Source information START
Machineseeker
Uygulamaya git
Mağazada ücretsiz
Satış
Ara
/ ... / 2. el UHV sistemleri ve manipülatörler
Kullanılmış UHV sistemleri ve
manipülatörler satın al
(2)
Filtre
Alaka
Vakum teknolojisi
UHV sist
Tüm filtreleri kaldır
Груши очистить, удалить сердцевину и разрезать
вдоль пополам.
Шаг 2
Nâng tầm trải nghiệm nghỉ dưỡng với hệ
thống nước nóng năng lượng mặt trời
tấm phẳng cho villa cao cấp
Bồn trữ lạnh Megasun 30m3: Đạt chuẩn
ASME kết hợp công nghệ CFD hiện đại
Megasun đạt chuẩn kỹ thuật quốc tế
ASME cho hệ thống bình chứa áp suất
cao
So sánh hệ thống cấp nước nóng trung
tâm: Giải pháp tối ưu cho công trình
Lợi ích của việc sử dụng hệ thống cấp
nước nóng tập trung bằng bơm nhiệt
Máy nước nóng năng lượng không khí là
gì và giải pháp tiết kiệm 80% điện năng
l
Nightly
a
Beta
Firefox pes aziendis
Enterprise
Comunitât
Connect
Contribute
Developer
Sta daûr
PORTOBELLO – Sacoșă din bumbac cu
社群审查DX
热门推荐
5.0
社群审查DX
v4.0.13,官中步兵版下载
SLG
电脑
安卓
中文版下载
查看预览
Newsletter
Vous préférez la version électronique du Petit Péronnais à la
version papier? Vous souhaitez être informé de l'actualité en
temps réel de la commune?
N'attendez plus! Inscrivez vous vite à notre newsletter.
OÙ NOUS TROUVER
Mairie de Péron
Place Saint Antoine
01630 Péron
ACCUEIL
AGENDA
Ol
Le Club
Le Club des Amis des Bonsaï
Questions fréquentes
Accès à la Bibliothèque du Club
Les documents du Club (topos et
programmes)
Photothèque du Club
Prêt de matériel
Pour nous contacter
Source information END
Exercise aim: Tally up the lines above in which "công" occurs. Give the result as a bare number.

Response for this exercise: 2